[Layout records]

[Begin]

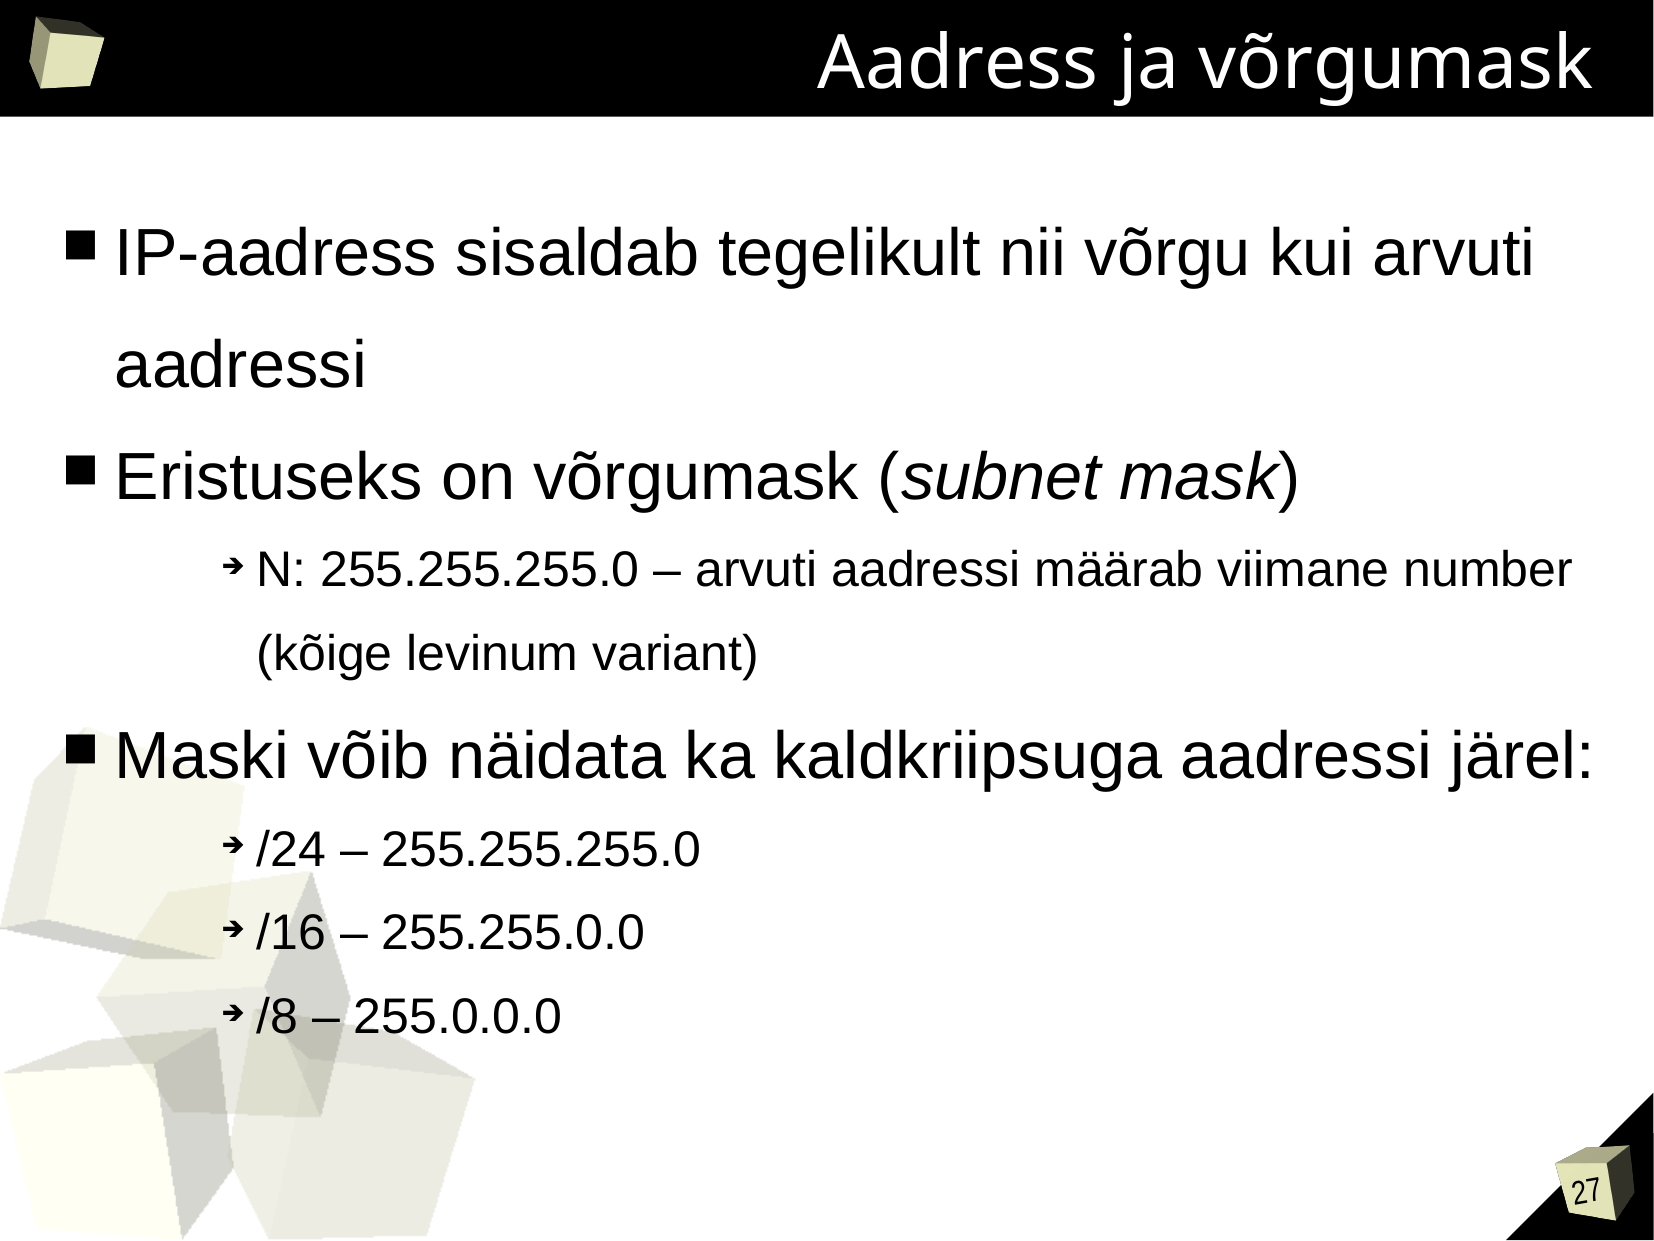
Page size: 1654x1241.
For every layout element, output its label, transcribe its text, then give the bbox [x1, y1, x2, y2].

title Aadress ja võrgumask [118, 0, 1595, 119]
list IP-aadress sisaldab tegelikult nii võrgu kui arvuti aadressi Eristuseks on võrgumask (subnet mask) N: 255.255.255.0 – arvuti aadressi määrab viimane number (kõige levinum variant) Maski võib näidata ka kaldkriipsuga aadressi järel: /24 – 255.255.255.0 /16 – 255.255.0.0 /8 – 255.0.0.0 [44, 177, 1611, 1214]
picture [0, 726, 477, 1241]
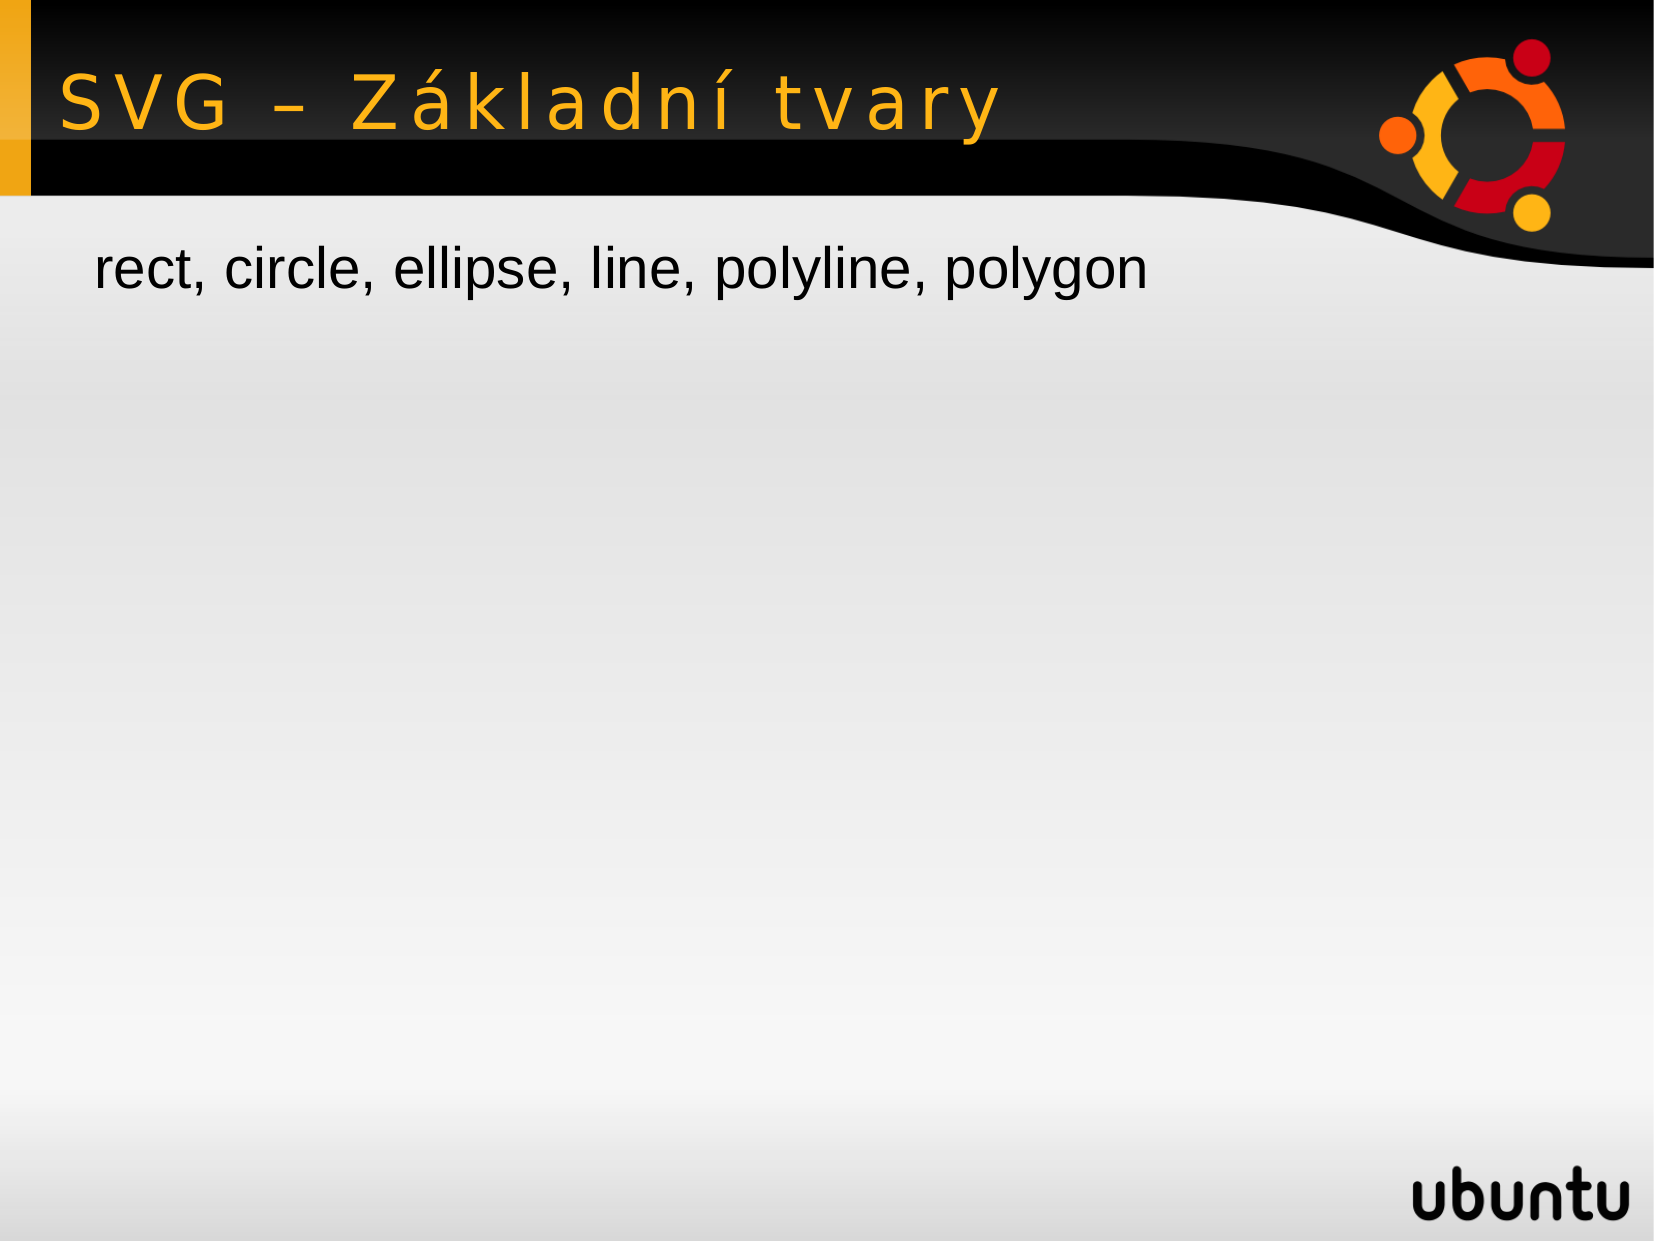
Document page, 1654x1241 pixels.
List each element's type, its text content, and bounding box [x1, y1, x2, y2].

[End]

● DIRECTIONS: Rewrite the records with "bounding box" replaced by "enclosing box" and everything else left unchanged. Leave the pictures out of your answer.

● WRITTEN SOLUTION:
Page size: 1654x1241.
For every layout element, output its label, transcribe its text, then give the bbox [x1, y1, x2, y2].

title Aadress ja võrgumask [118, 0, 1595, 119]
list IP-aadress sisaldab tegelikult nii võrgu kui arvuti aadressi Eristuseks on võrgumask (subnet mask) N: 255.255.255.0 – arvuti aadressi määrab viimane number (kõige levinum variant) Maski võib näidata ka kaldkriipsuga aadressi järel: /24 – 255.255.255.0 /16 – 255.255.0.0 /8 – 255.0.0.0 [44, 177, 1611, 1214]
picture [0, 726, 477, 1241]
Document page, 1654x1241 pixels.
List each element's type, its text content, and enclosing box [x1, y1, x2, y2].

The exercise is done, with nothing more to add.